Hence we would have an $x$ for which the claimed maximum value of $(1 + A^2/8)$ has been exceeded. We conclude that we must have $\cos 2 \phi = 0$ and $\sin 2\phi = -1$ (e.g. when $\phi = 3\pi/4$), leading to the minmax value of $1 + A^2/8$.

Recapping, we have shown that

$\displaystyle \min_{\phi} \max_x \sin 2x + A \sin (x + \phi ) = \begin{cases} 1 + A^2/8 & \text{ if } A \leq 4\\ A - 1 & \text{ if } A > 4.\end{cases}$

It is interesting to see that the behaviour of the minmax changes from being quadratic to linear in $A$ as $A$ exceeds $4$. For the examples plotted above, $A = 2$, leading to a minmax value of $1 + 2^2/8 = 3/2$ as we found in the third graph.

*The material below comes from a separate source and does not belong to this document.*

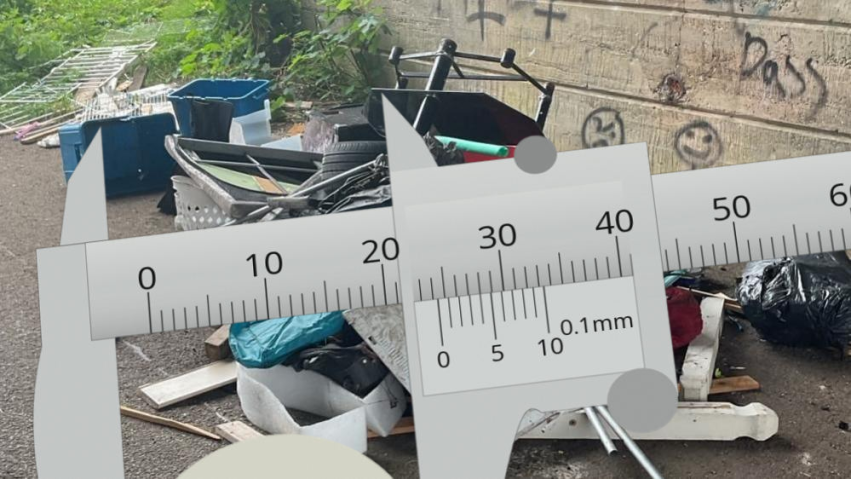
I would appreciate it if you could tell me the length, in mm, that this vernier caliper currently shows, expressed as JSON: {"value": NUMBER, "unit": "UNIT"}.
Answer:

If we wish to find $\min_{\phi} \max_x A_1 \sin 2x + A_2 \sin (x + \phi )$ where $A_1, A_2 > 0$, we simply write this as $\min_{\phi} \max_x A_1 ( \sin 2x + A \sin (x + \phi )$ where $A = A_2/A_1$ and use the above result to obtain the following:

$\displaystyle \min_{\phi} \max_x A_1 \sin 2x + A_2 \sin (x + \phi ) = \begin{cases} A_1 + A_2^2/8A_1 & \text{ if } A_2 \leq 4A_1\\ A_2 - A_1 & \text{ if } A_2 > 4A_1 \end{cases}$